Assignment =
Type the records that follow again exactly as written, but drop the pictures.

=== Section Start ===

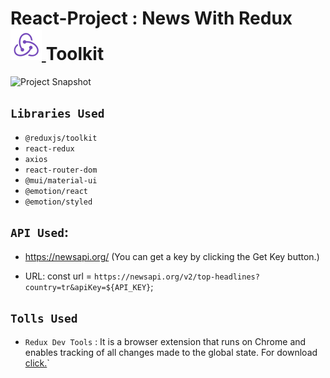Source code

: # React-Project : News With Redux <a href="#" target="_blank"> <img src="./src/assets/redux.svg" alt="redux-toolkit" height="50"/> </a> Toolkit 

![Project Snapshot](./src/assets/React-Project-14_News-With-Redux-Toolkit.gif)

## `Libraries Used`

- `@reduxjs/toolkit`
- `react-redux`
- `axios`
- `react-router-dom`
- `@mui/material-ui`
- `@emotion/react`
- `@emotion/styled`

## `API Used`:

- https://newsapi.org/
  (You can get a key by clicking the Get Key button.)

- URL:
  const url = `https://newsapi.org/v2/top-headlines?country=tr&apiKey=${API_KEY}`;

## `Tolls Used`

- `Redux Dev Tools` : It is a browser extension that runs on Chrome and enables tracking of all changes made to the global state. For download [click.](https://chrome.google.com/webstore/detail/redux-devtools/lmhkpmbekcpmknklioeibfkpmmfibljd?utm_source=chrome-ntp-icon)`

=== Section End ===

Solution for this problem =
Source code

: # React-Project : News With Redux <a href="#" target="_blank"> <img src="./src/assets/redux.svg" alt="redux-toolkit" height="50"/> </a> Toolkit 

![Project Snapshot](./src/assets/React-Project-14_News-With-Redux-Toolkit.gif)

## `Libraries Used`

- `@reduxjs/toolkit`
- `react-redux`
- `axios`
- `react-router-dom`
- `@mui/material-ui`
- `@emotion/react`
- `@emotion/styled`

## `API Used`:

- https://newsapi.org/
  (You can get a key by clicking the Get Key button.)

- URL:
  const url = `https://newsapi.org/v2/top-headlines?country=tr&apiKey=${API_KEY}`;

## `Tolls Used`

- `Redux Dev Tools` : It is a browser extension that runs on Chrome and enables tracking of all changes made to the global state. For download [click.](https://chrome.google.com/webstore/detail/redux-devtools/lmhkpmbekcpmknklioeibfkpmmfibljd?utm_source=chrome-ntp-icon)`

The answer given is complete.